Ethnic Germans are responsible for the vast majority of anti-Semitic crimes in Germany. But the country’s growing Jewish population fears being targeted by Muslim refugees arriving from the Middle East.
When Judith G. helped out at a refugee centre near Frankfurt last October and identified herself as Jewish, she was spat on and insulted.
German Jews say the case of Judith G., a 33-year-old optician who asked not to be fully named, isn’t isolated and underlines concerns many have about the record arrivals of asylum seekers, largely from Muslim countries in the Middle East.
Official figures show German-born far-right supporters commit the vast majority of antisemitic crimes in the country, and Muslim leaders say nearly all asylum seekers – who can be targets of hate crime themselves – are trying to escape conflict, not stir it up.
Nevertheless, Jews across Germany are hiding their identity when volunteering at refugee shelters for fear of reprisals, adding another layer of complexity to a social, economic and logistical challenge that is stretching the fabric of German society.
“Among the refugees, there are a great many people who grew up with hostility towards Israel and conflate these prejudices with hatred towards Jews in general,” Josef Schuster, president of the Central Council of Jews, told Reuters in an interview conducted in October.
Chancellor Angela Merkel stressed last week that antisemitic attitudes among some young people arriving from countries where “hatred towards Israel and Jews is commonplace” needed to be dealt with.
The safety of Jewish communities is particularly sensitive in Germany due to the murder of over 6 million Jews by Hitler’s Third Reich, which is marked on Wednesday by the international Holocaust Memorial Day. Today, the German Jewish community numbers around 100,500.
According to a 2013 study by the EU Agency for Fundamental Rights, 64 percent of German Jews avoid the public display of symbols that would identify them as Jewish. It also found that only 28 percent of them report antisemitic incidents.
Such incidents, as recorded by the Interior Ministry, dropped in 2015 but Jews still remember chants by young Muslims proclaiming “Jews to the gas” on German streets in protests against the 2014 Israeli-Palestinian Gaza War.
Concerns rose earlier this year when two suspected asylum seekers from Syria and Afghanistan attacked and robbed a man wearing a skullcap on the northern island of Fehmarn, a crime the local prosecutor treats as antisemitic.
“We don’t approach the issue of refugees with negative expectations in general,” said Walter Blender, head of the Jewish community in Bad Segeberg, a town on the mainland about 100 km (60 miles) from Fehmarn. “But we are very worried and sceptical, and anecdotal evidence so far showed that we have reason to be scared.”

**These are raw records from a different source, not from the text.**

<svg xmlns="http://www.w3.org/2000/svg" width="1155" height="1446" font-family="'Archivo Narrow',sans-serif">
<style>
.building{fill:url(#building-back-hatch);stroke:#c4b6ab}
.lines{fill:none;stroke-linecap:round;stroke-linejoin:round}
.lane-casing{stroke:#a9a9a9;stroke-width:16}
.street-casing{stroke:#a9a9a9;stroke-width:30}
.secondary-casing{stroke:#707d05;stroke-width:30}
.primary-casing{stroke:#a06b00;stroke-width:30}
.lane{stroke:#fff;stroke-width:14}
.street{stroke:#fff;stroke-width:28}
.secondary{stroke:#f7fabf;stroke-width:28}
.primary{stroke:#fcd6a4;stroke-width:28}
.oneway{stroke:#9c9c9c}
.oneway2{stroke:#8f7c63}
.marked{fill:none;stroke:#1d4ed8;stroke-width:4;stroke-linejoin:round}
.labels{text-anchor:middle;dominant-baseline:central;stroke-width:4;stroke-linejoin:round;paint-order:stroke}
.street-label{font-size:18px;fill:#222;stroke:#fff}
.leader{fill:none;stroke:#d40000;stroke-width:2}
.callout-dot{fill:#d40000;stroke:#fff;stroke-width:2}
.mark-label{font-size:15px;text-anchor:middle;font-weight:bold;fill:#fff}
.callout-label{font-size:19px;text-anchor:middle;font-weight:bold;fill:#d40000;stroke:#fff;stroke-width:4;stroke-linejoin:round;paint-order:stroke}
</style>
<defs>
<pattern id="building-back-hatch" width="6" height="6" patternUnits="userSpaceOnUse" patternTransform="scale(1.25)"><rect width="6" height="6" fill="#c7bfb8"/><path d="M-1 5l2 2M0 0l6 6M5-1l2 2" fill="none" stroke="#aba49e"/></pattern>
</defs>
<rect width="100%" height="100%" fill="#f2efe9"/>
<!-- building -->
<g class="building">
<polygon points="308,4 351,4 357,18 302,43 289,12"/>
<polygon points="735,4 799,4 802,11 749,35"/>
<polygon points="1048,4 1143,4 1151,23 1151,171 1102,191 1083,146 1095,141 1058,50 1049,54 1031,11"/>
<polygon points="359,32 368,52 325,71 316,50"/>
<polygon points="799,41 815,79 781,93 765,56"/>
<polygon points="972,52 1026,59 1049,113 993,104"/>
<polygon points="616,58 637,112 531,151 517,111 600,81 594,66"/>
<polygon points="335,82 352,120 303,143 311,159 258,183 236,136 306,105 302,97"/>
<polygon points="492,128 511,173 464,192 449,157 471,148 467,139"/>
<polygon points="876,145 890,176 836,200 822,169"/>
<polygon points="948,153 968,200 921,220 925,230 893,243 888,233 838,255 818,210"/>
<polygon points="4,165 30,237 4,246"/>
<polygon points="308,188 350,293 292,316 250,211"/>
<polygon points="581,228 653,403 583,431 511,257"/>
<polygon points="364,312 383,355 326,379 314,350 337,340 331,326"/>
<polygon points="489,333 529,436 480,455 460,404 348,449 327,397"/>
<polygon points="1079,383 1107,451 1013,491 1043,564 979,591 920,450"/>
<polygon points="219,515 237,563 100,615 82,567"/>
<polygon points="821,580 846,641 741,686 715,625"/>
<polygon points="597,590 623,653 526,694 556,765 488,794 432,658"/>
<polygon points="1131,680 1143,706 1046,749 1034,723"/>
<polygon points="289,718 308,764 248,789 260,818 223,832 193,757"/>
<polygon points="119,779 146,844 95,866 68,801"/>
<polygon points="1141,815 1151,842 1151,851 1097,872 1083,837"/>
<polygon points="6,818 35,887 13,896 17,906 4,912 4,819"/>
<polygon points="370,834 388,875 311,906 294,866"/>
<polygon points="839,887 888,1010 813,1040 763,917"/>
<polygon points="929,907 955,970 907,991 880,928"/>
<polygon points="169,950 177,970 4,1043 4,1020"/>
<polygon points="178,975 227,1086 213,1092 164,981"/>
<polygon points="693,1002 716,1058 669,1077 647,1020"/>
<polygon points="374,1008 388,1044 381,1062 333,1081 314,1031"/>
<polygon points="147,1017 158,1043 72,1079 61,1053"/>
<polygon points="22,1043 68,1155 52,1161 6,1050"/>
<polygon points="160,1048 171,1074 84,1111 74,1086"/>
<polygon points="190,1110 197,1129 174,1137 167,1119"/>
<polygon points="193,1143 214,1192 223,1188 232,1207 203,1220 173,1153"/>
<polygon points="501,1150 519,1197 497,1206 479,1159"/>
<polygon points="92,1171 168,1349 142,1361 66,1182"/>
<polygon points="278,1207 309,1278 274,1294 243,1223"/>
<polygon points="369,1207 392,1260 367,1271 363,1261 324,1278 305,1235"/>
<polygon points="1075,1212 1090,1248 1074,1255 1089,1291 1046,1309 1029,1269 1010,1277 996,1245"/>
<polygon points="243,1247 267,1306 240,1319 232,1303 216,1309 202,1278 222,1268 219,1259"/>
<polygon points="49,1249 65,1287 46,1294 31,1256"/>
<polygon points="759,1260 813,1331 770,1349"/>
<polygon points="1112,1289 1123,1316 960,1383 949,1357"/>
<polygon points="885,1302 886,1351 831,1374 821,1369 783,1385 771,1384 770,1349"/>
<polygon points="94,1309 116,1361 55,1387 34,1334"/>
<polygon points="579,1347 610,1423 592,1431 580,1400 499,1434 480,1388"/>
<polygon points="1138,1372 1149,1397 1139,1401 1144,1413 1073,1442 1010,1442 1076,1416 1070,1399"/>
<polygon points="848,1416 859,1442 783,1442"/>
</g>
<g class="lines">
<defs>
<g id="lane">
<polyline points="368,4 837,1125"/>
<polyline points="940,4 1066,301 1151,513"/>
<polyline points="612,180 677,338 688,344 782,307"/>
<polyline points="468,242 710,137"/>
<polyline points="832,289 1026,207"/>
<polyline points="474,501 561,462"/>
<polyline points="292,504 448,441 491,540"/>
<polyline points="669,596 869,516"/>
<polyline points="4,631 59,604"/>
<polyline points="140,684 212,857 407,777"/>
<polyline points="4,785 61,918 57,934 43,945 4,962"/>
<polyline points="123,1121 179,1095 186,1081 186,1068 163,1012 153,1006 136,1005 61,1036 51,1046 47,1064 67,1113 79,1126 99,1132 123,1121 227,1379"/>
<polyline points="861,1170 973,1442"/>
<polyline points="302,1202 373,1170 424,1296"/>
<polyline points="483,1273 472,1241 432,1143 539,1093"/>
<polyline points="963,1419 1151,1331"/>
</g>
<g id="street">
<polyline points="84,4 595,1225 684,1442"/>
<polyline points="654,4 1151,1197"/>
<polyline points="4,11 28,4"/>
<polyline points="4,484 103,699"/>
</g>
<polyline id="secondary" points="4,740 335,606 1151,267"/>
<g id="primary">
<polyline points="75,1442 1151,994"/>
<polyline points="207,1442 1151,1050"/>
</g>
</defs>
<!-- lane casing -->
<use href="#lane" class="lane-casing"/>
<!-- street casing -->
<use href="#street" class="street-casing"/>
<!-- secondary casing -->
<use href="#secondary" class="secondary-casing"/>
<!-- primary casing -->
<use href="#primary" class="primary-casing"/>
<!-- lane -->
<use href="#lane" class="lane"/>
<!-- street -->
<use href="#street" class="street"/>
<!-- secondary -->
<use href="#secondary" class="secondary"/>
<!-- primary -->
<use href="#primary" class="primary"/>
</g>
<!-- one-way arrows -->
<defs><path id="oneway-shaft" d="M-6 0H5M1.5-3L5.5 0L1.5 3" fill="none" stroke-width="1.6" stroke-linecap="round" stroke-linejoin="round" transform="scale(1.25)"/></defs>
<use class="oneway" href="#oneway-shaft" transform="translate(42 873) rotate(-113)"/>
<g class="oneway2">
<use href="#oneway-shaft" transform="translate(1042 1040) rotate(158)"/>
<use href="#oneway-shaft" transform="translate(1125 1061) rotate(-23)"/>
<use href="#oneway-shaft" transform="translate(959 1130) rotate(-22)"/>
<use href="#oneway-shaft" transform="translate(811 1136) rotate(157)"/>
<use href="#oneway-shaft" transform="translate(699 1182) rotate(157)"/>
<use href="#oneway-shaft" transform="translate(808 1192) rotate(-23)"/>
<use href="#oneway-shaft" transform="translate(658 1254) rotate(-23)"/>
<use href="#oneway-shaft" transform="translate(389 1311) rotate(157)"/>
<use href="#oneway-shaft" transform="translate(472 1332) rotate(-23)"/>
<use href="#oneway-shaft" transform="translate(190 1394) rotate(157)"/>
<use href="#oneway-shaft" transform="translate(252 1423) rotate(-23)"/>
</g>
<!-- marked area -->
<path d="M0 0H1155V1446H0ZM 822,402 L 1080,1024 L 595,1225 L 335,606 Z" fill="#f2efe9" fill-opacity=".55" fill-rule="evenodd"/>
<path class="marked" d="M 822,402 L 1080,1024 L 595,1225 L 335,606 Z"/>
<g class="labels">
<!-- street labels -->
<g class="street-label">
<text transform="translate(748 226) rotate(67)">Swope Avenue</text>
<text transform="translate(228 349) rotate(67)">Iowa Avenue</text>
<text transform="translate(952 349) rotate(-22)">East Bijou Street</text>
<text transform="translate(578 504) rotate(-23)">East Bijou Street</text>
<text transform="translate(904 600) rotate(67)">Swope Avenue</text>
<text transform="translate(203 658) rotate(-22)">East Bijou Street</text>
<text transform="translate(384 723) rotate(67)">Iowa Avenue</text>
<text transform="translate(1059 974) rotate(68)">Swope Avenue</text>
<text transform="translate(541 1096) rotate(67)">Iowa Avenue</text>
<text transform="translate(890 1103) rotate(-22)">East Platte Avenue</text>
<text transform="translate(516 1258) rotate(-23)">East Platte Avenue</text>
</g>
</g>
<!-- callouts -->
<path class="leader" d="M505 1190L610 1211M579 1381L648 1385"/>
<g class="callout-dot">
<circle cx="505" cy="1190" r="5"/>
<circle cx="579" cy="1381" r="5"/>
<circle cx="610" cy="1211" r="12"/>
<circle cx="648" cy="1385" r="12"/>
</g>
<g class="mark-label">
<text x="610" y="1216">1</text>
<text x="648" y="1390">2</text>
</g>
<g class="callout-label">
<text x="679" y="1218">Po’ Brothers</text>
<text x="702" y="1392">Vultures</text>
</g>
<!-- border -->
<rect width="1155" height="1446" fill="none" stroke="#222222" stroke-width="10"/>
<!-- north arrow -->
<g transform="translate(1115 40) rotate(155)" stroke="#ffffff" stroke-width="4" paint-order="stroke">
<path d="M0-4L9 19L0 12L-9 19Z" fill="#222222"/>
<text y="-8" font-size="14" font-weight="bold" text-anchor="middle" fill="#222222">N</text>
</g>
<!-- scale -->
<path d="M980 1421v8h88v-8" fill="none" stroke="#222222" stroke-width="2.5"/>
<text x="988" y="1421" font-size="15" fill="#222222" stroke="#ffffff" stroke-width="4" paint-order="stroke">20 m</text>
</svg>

Preliminary Interior Ministry figures show that far-right supporters were responsible for well over 90 percent of the anti-Semitic crimes recorded last year up to the end of November. People with a foreign background were blamed for little more than four percent, although this category does not reveal their country of origin or immigration status.
Starting from this month, however, the ministry will produce a breakdown that includes a refugee category.
Germany, which took in 1.1 million asylum seekers from mainly Middle Eastern countries last year, saw crimes against refugee shelters quadruple to 924 incidents in 2015 and Muslim advocacy groups warn against finger-pointing.
“The vast majority of people coming here are fleeing war and terror themselves,” said Aiman Mazyek, president of Germany’s Central Council of Muslims. “All they want is peace and quiet.”
There is little research on the scale of anti-Semitism in Arab countries, but a Pew poll from 2011 shows a large majority of people there hold unfavourable opinions of Jews.
Researchers say too little effort is put into teaching Western and German values to asylum seekers, including the country’s relationship with Jewish communities.
“There is a lack of a deeper understanding of the culture in many Middle Eastern countries and this results in Western stakeholders being taken by surprise over the fervent antisemitism there,” said Wolfgang Bock, an expert in Islamism and Middle Eastern politics.
In Germany, refugees with recognised asylum claims learn about the country’s history and values alongside language tuition. But some experts say there is nothing about contemporary political issues, such as relations with Israel.
“Education can’t just be about the Holocaust and the Third Reich. Schools also need to talk about the Middle East conflict, anti-Semitism based on religious argumentation and conspiracy theories,” said Ahmad Mansour, an Arab-Israeli researcher with the European Foundation of Democracy.
But communities across Germany are overwhelmed with processing the hundreds of thousands of asylum applications and are struggling to provide shelter and food to the arrivals.
Some Jewish groups, such as the Berlin-based “Friends of the Fraenkleufer Synagogue”, have taken the cultural exchange issue into their own hands with around 40 volunteers helping out at a local refugee centre.
“We want to send a message to all the Jews who sit at home and build big fences around their synagogues that it’s possible and necessary to approach one another, because if we don’t try, things can only turn for the worse,” said Nina Peretz, head of the initiative.